**How to complete this task:** Output the records below again, precisely as they are written.

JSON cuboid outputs
================
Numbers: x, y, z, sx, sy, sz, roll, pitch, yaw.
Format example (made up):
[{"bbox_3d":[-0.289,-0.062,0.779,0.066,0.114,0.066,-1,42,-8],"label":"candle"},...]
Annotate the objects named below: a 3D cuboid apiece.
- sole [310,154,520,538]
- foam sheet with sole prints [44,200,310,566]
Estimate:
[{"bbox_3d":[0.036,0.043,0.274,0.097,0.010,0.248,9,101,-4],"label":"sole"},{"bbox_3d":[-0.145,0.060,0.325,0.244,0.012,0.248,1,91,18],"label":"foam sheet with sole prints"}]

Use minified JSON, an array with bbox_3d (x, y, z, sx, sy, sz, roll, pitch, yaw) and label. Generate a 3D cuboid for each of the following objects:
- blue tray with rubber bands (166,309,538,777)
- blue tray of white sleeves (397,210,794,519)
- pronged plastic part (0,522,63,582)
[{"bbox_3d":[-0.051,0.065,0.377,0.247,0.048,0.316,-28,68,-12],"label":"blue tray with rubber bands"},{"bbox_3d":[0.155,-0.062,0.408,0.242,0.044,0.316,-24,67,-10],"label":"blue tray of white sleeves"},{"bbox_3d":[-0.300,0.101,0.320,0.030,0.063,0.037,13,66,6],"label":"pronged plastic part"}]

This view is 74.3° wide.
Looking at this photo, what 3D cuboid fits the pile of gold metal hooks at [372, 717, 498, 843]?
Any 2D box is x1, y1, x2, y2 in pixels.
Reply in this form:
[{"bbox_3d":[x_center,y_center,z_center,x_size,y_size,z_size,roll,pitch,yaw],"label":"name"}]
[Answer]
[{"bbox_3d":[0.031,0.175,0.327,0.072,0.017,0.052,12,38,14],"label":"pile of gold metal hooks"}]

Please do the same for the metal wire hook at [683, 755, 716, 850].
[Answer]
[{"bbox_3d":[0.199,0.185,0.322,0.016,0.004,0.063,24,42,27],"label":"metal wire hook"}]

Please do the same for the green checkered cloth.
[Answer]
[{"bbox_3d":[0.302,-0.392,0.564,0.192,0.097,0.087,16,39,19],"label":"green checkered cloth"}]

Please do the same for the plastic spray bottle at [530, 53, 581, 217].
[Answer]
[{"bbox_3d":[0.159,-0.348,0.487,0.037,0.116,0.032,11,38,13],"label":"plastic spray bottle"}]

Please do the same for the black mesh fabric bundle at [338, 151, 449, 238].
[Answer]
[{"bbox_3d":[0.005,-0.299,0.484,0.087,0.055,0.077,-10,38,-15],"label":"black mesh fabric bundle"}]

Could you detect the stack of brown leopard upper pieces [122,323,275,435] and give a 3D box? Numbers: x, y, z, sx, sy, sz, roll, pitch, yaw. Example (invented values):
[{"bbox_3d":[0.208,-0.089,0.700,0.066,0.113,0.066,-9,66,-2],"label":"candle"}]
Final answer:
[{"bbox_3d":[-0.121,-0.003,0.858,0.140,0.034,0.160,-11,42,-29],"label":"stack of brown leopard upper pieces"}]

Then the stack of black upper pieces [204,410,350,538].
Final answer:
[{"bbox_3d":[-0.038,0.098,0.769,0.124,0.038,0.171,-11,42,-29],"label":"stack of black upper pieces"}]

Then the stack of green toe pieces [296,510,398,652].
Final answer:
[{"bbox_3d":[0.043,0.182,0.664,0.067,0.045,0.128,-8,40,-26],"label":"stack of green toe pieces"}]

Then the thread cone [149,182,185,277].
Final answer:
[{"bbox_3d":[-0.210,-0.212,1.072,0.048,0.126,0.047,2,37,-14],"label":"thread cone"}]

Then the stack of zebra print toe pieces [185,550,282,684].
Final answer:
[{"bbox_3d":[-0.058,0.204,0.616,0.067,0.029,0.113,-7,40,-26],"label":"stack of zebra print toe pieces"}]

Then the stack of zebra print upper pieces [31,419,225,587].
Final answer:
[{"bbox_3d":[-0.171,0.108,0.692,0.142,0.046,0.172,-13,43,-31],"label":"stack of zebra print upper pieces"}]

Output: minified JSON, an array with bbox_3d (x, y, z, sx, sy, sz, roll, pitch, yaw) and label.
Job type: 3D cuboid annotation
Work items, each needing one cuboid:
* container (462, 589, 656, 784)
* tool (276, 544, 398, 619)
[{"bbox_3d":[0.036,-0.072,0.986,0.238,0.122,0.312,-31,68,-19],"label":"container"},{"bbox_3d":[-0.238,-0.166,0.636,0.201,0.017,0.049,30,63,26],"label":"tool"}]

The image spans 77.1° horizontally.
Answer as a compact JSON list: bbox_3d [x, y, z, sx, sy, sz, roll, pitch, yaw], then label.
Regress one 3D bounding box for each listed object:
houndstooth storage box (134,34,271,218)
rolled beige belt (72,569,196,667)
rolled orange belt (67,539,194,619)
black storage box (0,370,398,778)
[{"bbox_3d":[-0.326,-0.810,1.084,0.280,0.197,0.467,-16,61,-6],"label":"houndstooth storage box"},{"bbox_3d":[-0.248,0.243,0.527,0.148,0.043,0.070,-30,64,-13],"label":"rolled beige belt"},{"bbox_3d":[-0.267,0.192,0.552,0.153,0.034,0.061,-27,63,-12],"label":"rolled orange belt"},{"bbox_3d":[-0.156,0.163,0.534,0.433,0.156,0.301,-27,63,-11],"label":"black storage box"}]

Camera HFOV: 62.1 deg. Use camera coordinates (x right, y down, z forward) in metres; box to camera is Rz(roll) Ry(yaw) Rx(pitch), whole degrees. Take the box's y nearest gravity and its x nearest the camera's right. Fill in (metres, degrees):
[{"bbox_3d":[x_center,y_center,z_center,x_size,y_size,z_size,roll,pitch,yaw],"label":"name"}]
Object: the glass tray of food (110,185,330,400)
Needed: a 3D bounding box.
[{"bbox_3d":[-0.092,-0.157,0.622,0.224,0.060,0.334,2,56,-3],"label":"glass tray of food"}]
================
**Result:**
Numbers: x, y, z, sx, sy, sz, roll, pitch, yaw.
Format example (made up):
[{"bbox_3d":[-0.289,-0.062,0.779,0.066,0.114,0.066,-1,42,-8],"label":"candle"},...]
Annotate the objects named below: a 3D cuboid apiece.
- sole [310,154,520,538]
- foam sheet with sole prints [44,200,310,566]
Estimate:
[{"bbox_3d":[0.036,0.043,0.274,0.097,0.010,0.248,9,101,-4],"label":"sole"},{"bbox_3d":[-0.145,0.060,0.325,0.244,0.012,0.248,1,91,18],"label":"foam sheet with sole prints"}]

Use minified JSON, an array with bbox_3d (x, y, z, sx, sy, sz, roll, pitch, yaw) and label. Generate a 3D cuboid for each of the following objects:
- blue tray with rubber bands (166,309,538,777)
- blue tray of white sleeves (397,210,794,519)
- pronged plastic part (0,522,63,582)
[{"bbox_3d":[-0.051,0.065,0.377,0.247,0.048,0.316,-28,68,-12],"label":"blue tray with rubber bands"},{"bbox_3d":[0.155,-0.062,0.408,0.242,0.044,0.316,-24,67,-10],"label":"blue tray of white sleeves"},{"bbox_3d":[-0.300,0.101,0.320,0.030,0.063,0.037,13,66,6],"label":"pronged plastic part"}]

This view is 74.3° wide.
Looking at this photo, what 3D cuboid fits the pile of gold metal hooks at [372, 717, 498, 843]?
Any 2D box is x1, y1, x2, y2 in pixels.
Reply in this form:
[{"bbox_3d":[x_center,y_center,z_center,x_size,y_size,z_size,roll,pitch,yaw],"label":"name"}]
[Answer]
[{"bbox_3d":[0.031,0.175,0.327,0.072,0.017,0.052,12,38,14],"label":"pile of gold metal hooks"}]

Please do the same for the metal wire hook at [683, 755, 716, 850].
[Answer]
[{"bbox_3d":[0.199,0.185,0.322,0.016,0.004,0.063,24,42,27],"label":"metal wire hook"}]

Please do the same for the green checkered cloth.
[Answer]
[{"bbox_3d":[0.302,-0.392,0.564,0.192,0.097,0.087,16,39,19],"label":"green checkered cloth"}]

Please do the same for the plastic spray bottle at [530, 53, 581, 217].
[Answer]
[{"bbox_3d":[0.159,-0.348,0.487,0.037,0.116,0.032,11,38,13],"label":"plastic spray bottle"}]

Please do the same for the black mesh fabric bundle at [338, 151, 449, 238].
[Answer]
[{"bbox_3d":[0.005,-0.299,0.484,0.087,0.055,0.077,-10,38,-15],"label":"black mesh fabric bundle"}]

Could you detect the stack of brown leopard upper pieces [122,323,275,435] and give a 3D box? Numbers: x, y, z, sx, sy, sz, roll, pitch, yaw. Example (invented values):
[{"bbox_3d":[0.208,-0.089,0.700,0.066,0.113,0.066,-9,66,-2],"label":"candle"}]
Final answer:
[{"bbox_3d":[-0.121,-0.003,0.858,0.140,0.034,0.160,-11,42,-29],"label":"stack of brown leopard upper pieces"}]

Then the stack of black upper pieces [204,410,350,538].
Final answer:
[{"bbox_3d":[-0.038,0.098,0.769,0.124,0.038,0.171,-11,42,-29],"label":"stack of black upper pieces"}]

Then the stack of green toe pieces [296,510,398,652].
Final answer:
[{"bbox_3d":[0.043,0.182,0.664,0.067,0.045,0.128,-8,40,-26],"label":"stack of green toe pieces"}]

Then the thread cone [149,182,185,277].
Final answer:
[{"bbox_3d":[-0.210,-0.212,1.072,0.048,0.126,0.047,2,37,-14],"label":"thread cone"}]

Then the stack of zebra print toe pieces [185,550,282,684].
Final answer:
[{"bbox_3d":[-0.058,0.204,0.616,0.067,0.029,0.113,-7,40,-26],"label":"stack of zebra print toe pieces"}]

Then the stack of zebra print upper pieces [31,419,225,587].
Final answer:
[{"bbox_3d":[-0.171,0.108,0.692,0.142,0.046,0.172,-13,43,-31],"label":"stack of zebra print upper pieces"}]

Output: minified JSON, an array with bbox_3d (x, y, z, sx, sy, sz, roll, pitch, yaw) and label.
Job type: 3D cuboid annotation
Work items, each needing one cuboid:
* container (462, 589, 656, 784)
* tool (276, 544, 398, 619)
[{"bbox_3d":[0.036,-0.072,0.986,0.238,0.122,0.312,-31,68,-19],"label":"container"},{"bbox_3d":[-0.238,-0.166,0.636,0.201,0.017,0.049,30,63,26],"label":"tool"}]

The image spans 77.1° horizontally.
Answer as a compact JSON list: bbox_3d [x, y, z, sx, sy, sz, roll, pitch, yaw], then label.
Regress one 3D bounding box for each listed object:
houndstooth storage box (134,34,271,218)
rolled beige belt (72,569,196,667)
rolled orange belt (67,539,194,619)
black storage box (0,370,398,778)
[{"bbox_3d":[-0.326,-0.810,1.084,0.280,0.197,0.467,-16,61,-6],"label":"houndstooth storage box"},{"bbox_3d":[-0.248,0.243,0.527,0.148,0.043,0.070,-30,64,-13],"label":"rolled beige belt"},{"bbox_3d":[-0.267,0.192,0.552,0.153,0.034,0.061,-27,63,-12],"label":"rolled orange belt"},{"bbox_3d":[-0.156,0.163,0.534,0.433,0.156,0.301,-27,63,-11],"label":"black storage box"}]

Camera HFOV: 62.1 deg. Use camera coordinates (x right, y down, z forward) in metres; box to camera is Rz(roll) Ry(yaw) Rx(pitch), whole degrees. Take the box's y nearest gravity and its x nearest the camera's right. Fill in (metres, degrees):
[{"bbox_3d":[x_center,y_center,z_center,x_size,y_size,z_size,roll,pitch,yaw],"label":"name"}]
Object: the glass tray of food (110,185,330,400)
Needed: a 3D bounding box.
[{"bbox_3d":[-0.092,-0.157,0.622,0.224,0.060,0.334,2,56,-3],"label":"glass tray of food"}]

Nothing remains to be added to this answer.